## [Problem]
Repeat exactly, and only, the lines below starting at the line that contains "HOLIDAY OFF" and ending at the line that contains "PARTNERSHIP", inclusive of both.

## [Extracted records]
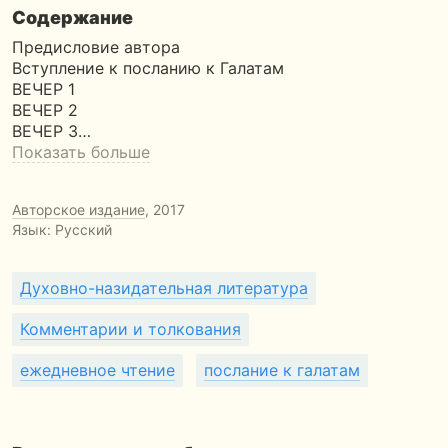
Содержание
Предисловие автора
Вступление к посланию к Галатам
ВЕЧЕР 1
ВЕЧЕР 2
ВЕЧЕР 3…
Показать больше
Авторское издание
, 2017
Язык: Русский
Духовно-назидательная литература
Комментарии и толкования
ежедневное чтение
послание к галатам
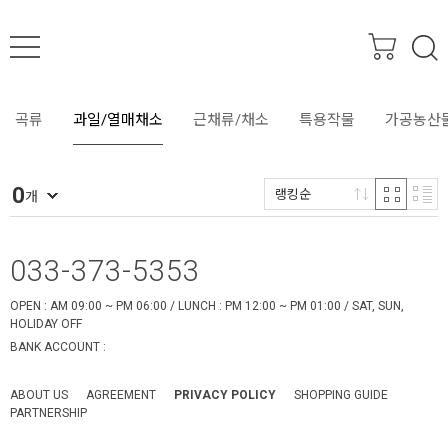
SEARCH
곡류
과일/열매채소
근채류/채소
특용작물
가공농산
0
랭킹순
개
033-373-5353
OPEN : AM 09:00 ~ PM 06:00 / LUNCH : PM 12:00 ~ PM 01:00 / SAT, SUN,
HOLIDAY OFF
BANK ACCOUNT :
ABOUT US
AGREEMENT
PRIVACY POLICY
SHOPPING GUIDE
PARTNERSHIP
==
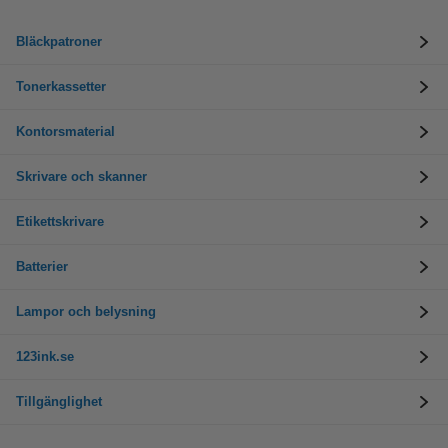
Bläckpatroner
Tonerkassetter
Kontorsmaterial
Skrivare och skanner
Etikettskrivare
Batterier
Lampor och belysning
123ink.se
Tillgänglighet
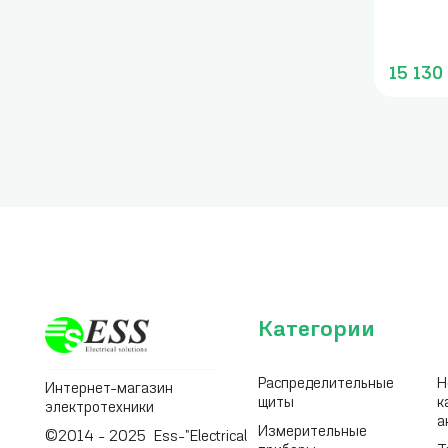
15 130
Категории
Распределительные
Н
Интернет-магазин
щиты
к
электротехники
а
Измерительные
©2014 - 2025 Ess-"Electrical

## [Answer]
HOLIDAY OFF
BANK ACCOUNT :
ABOUT US
AGREEMENT
PRIVACY POLICY
SHOPPING GUIDE
PARTNERSHIP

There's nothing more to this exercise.